(SOURCE EXTRACT)

Re: DWSTRING revisited (New version)

Post by srvaldez »

thanks Josep Roca 👍
adeyblue
Posts: 350
Joined: Nov 07, 2019 20:08

Re: DWSTRING revisited (New version)

Post by adeyblue »

Josep Roca wrote: Mar 17, 2025 0:03

Code: Select all

PRIVATE FUNCTION DWSTRING.Add (BYREF ansiStr AS STRING, BYVAL nCodePage AS UINT = 0) AS BOOLEAN
   DWSTRING_DP("DWSTRING Add - STRING")
   IF .LEN(ansiStr) = 0 THEN RETURN FALSE
   ' // Create the wide string from the incoming ansi string
   DIM dwLen AS UINT, pbuffer AS ANY PTR
   IF nCodePage = CP_UTF8 THEN
      dwLen = MultiByteToWideChar(CP_UTF8, 0, STRPTR(ansiStr), .LEN(ansiStr), NULL, 0)
      IF dwLen = 0 THEN RETURN FALSE
      dwLen *= 2
      pbuffer = Allocate(dwLen)
      dwLen = MultiByteToWideChar(CP_UTF8, 0, STRPTR(ansiStr), .LEN(ansiStr), pbuffer, dwLen)
      IF dwLen = 0 THEN RETURN FALSE
   ELSE
      dwLen = .LEN(ansiStr)
      dwLen *= 2
      pbuffer = Allocate(dwLen)
      dwLen = MultiByteToWideChar(nCodePage, MB_PRECOMPOSED, STRPTR(ansiStr), .LEN(ansiStr), pbuffer, dwLen)
      IF dwLen = 0 THEN RETURN FALSE
   END IF
   ' // Copy the string into the buffer
   DIM bRes AS BOOLEAN = this.AppendBuffer(pbuffer, dwLen)
   Deallocate(pbuffer)
   RETURN bRes
END FUNCTION
If MultiByteToWideChar does fail, the allocate memory is leaked.
The MultiByteToWideChars with a second buffer size are incorrect too. Both size parameters are character lengths, not byte lengths.
Josep Roca
Posts: 603
Joined: Sep 27, 2016 18:20
Location: Valencia, Spain

Re: DWSTRING revisited (New version)

Post by Josep Roca »

Thanks very much. I have updated the original post with...

Code: Select all

' ========================================================================================
PRIVATE FUNCTION DWSTRING.Add (BYREF ansiStr AS STRING, BYVAL nCodePage AS UINT = 0) AS BOOLEAN
   DWSTRING_DP("DWSTRING Add - STRING")

(End SOURCE EXTRACT)
(DATASET ENTRIES)

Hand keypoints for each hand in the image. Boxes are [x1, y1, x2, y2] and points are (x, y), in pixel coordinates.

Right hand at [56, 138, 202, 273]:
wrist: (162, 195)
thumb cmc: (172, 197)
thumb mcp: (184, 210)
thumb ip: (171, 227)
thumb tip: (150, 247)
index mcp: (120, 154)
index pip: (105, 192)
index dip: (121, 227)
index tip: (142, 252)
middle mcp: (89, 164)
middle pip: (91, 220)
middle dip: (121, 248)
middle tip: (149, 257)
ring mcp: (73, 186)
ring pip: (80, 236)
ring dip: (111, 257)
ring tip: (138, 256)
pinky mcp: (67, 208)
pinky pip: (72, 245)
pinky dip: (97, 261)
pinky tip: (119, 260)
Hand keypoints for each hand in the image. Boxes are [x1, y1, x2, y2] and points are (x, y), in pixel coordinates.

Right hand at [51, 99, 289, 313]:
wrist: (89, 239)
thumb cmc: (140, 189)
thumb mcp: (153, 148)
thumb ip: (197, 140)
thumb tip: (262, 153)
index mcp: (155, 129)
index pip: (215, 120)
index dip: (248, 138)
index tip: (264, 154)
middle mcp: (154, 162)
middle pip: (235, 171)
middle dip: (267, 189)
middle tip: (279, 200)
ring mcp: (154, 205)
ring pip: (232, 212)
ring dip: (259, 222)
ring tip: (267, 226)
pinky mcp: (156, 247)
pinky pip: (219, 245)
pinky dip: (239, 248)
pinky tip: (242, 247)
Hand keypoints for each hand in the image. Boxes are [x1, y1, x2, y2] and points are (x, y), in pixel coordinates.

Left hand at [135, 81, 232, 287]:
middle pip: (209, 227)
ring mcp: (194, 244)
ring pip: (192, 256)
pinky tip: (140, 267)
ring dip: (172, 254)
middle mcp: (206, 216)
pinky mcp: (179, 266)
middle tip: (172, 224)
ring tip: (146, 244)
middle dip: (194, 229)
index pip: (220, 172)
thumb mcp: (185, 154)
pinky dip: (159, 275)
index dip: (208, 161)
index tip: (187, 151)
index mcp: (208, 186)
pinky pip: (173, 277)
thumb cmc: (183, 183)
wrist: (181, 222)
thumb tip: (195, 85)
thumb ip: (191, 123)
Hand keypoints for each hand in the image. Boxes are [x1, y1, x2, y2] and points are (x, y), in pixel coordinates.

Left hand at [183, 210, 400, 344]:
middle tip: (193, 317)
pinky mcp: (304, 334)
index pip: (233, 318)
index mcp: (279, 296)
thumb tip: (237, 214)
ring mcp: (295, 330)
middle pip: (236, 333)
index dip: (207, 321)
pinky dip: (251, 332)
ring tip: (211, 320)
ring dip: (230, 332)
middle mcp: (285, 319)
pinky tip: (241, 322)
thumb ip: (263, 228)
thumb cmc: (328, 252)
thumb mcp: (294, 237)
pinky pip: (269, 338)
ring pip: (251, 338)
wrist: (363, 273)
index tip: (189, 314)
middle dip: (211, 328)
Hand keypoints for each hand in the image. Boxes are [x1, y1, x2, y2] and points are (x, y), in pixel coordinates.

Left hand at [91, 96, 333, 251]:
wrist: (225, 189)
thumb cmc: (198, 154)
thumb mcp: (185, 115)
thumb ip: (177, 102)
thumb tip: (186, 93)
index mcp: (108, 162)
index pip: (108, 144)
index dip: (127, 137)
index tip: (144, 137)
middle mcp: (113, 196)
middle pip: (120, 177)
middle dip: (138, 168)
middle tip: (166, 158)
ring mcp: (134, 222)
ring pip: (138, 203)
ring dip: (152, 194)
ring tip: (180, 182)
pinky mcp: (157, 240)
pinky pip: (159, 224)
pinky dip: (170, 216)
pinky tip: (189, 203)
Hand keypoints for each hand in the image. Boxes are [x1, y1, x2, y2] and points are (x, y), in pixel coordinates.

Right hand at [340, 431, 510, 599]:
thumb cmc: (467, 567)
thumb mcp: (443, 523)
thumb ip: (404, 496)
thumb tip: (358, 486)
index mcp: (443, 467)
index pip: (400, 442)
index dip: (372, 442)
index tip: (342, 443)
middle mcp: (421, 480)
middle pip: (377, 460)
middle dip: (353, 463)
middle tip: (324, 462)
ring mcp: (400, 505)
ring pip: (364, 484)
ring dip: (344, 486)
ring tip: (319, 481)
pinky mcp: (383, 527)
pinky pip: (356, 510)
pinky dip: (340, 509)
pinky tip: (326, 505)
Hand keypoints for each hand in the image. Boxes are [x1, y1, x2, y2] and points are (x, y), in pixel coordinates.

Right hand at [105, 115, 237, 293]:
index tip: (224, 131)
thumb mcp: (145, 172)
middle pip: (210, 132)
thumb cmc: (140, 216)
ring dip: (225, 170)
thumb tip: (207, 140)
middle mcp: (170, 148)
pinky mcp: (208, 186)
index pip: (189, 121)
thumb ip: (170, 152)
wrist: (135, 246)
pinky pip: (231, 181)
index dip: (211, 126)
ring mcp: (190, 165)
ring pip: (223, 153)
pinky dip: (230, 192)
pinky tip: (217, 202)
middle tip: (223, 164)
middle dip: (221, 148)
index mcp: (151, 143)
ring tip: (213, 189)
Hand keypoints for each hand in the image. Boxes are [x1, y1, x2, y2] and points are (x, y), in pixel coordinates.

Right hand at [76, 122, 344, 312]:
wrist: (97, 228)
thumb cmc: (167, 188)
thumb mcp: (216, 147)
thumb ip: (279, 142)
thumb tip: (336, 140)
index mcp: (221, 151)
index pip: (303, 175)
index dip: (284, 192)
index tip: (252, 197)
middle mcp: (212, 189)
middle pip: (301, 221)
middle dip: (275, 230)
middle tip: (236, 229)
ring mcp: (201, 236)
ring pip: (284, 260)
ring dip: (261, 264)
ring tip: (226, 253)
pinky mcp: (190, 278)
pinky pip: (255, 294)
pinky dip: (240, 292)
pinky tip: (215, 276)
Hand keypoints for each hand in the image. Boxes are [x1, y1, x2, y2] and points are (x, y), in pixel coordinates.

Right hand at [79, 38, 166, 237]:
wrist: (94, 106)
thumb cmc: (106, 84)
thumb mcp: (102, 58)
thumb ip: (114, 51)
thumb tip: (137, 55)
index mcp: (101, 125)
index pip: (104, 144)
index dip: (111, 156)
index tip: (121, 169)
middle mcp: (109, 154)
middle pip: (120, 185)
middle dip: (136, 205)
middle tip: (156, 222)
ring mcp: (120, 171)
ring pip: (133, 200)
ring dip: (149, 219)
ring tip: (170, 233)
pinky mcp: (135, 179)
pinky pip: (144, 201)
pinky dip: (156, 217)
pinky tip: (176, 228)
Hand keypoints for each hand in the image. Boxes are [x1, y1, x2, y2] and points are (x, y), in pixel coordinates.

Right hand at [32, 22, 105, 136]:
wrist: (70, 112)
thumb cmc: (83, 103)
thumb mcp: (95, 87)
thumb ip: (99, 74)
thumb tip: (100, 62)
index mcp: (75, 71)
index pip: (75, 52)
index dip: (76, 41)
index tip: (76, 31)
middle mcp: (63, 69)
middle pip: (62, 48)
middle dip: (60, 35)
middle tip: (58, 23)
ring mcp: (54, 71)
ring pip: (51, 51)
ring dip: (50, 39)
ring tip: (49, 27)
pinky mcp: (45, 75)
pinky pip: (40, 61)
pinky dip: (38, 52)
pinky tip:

(End DATASET ENTRIES)

CHECK YOUR UNDERSTANDING –
A: Answer these questions using the DWSTRING thread:
(i) According to adeyblue, what happens to the allocated memory if MultiByteToWideChar fails?
(ii) According to adeyblue, what kind of lengths are both size parameters?
(iii) What location is listed for Josep Roca?
B: Retype the portion of the DWSTRING thread that begins at the words "IF .LEN(ansiStr) = 0" and ends after the words "STRPTR(ansiStr), .LEN(ansiStr), NULL, 0)".
None of the rows has any connection to the DWSTRING thread.

SET OF ANSWERS –
A:
(i) It is leaked.
(ii) Character lengths, not byte lengths.
(iii) Valencia, Spain.

B:
IF .LEN(ansiStr) = 0 THEN RETURN FALSE
   ' // Create the wide string from the incoming ansi string
   DIM dwLen AS UINT, pbuffer AS ANY PTR
   IF nCodePage = CP_UTF8 THEN
      dwLen = MultiByteToWideChar(CP_UTF8, 0, STRPTR(ansiStr), .LEN(ansiStr), NULL, 0)